Around the same time, another girl from my church was also looking to move. As we were checking in on each other’s search one night, I told her I had found a new place but needed someone to take over my lease. Knowing the reasons why I was leaving my apartment, I would have never seen her next text coming. It simply read, “I can take over it.” I was shocked.

As it turns out, she was looking to move by herself and stay in the city core because it is where most of her activities took place. Also, she worked most of the time remotely and wasn’t as concerned by the outside activity since she spent most of her time at home.

In a matter of a week, I had found a new apartment, given my notice, found someone to take over my lease, hired movers, and ordered moving supplies.

Despite the anxiety that had permeated the entire situation just a few days before, this was ironically shaping up to be the smoothest move I had ever had — and trust me, I had had a few at this point.

As the time for the actual move drew near, I started to become a little nervous because the times when I was supposed to check out of one building and check in to the other did not coincide. But God. He sees and He cares, even about the smallest of details.

Three days before the move, my new building manager called me to let me know the previous tenants had vacated early and the unit was ready for move-in whenever I wanted! All of a sudden, a logistical detail that was making me very anxious was resolved.

This event is one of the ones I remember the most from the moving experience because after coming out of a prolonged period of anxiety anything could make my mind spin out of control.

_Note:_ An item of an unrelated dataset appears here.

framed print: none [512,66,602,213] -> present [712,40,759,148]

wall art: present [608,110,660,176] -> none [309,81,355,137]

And just when I was starting to get riled up about this seemingly little check-out time issue, God slipped in to remind me once more that He truly is in control of the big and the small. He brought the beautiful words in Matthew 6 to mind,

“But if God so clothes the grass of the field, which today is alive and tomorrow is thrown into the oven, will he not much more clothe you, O you of little faith? Therefore do not be anxious, saying, ‘What shall we eat?’ or ‘What shall we drink?’ or ‘What shall we wear?’ For the Gentiles seek after all these things, and your heavenly Father knows that you need them all. But seek first the kingdom of God and his righteousness, and all these things will be added to you. Therefore do not be anxious about tomorrow, for tomorrow will be anxious for itself. Sufficient for the day is its own trouble.’” (Matthew 6:30–34, ESV)

God sees, God cares

Six months later, I am writing this piece outside on my balcony on a practically perfect summer-almost-fall evening. Out of all the things I was looking/praying for, a balcony was not one of them, but God went above and beyond — as He often does. This little space has quickly become a haven, one of my favourite spots in the city!

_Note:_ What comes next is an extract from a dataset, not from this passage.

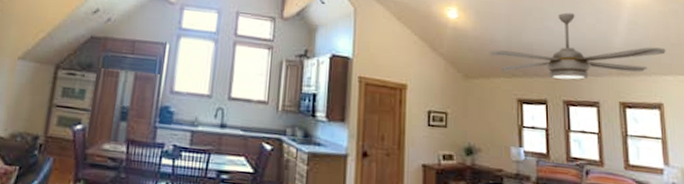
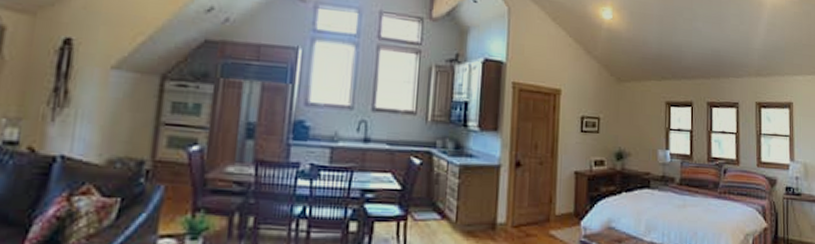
ceiling fan: present [489,12,666,80] -> none [641,13,798,82]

Even though I know this is not my forever home, nor would I ever want to end up worshipping the gift as opposed to the gift-giver, I can’t help but stop and just be overwhelmed by God’s goodness, faithfulness, and care. I love the apartment. I love the space. But more importantly, I love what it has come to represent.

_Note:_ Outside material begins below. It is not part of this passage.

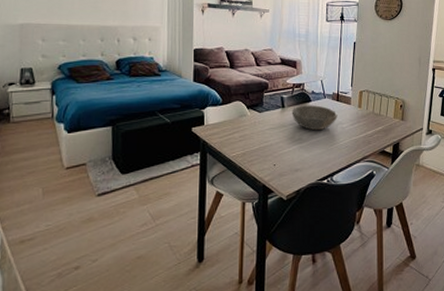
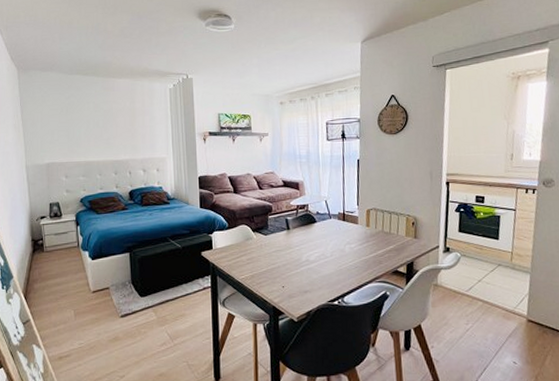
bowl: present [291,105,338,131] -> none [297,226,345,252]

I have written many times about my struggles with belonging in this city. Being an immigrant often means writing and rewriting your definition of “home.” In this apartment, I have come to find myself feeling more at home than ever; not only because of the physical space but because after an arduous emotional and spiritual journey, I can finally feel the dust settling in my heart and my mind regarding God’s purpose in me being here.

Also, it has become a daily reminder that it is God who provides and that He often does it in ways we might never expect. By listening to the voice of guilt, I thought trusting God meant staying, but I think trusting God can sometimes also mean going.

Before moving to Vancouver, I used to have a distorted view of God. I had no problem believing He cared about the big things, but I really struggled to believe He cared about the small things.

Or maybe He did care, but I did not see Him as Abba Father, as someone I could actually bring these seemingly small things to.

I thought I’d be a nuisance, so I resorted to trying to control and take care of things myself. More often than not, that didn’t turn out so great. This experience has reminded me, yet again, that God sees the big and the small and He cares about it all.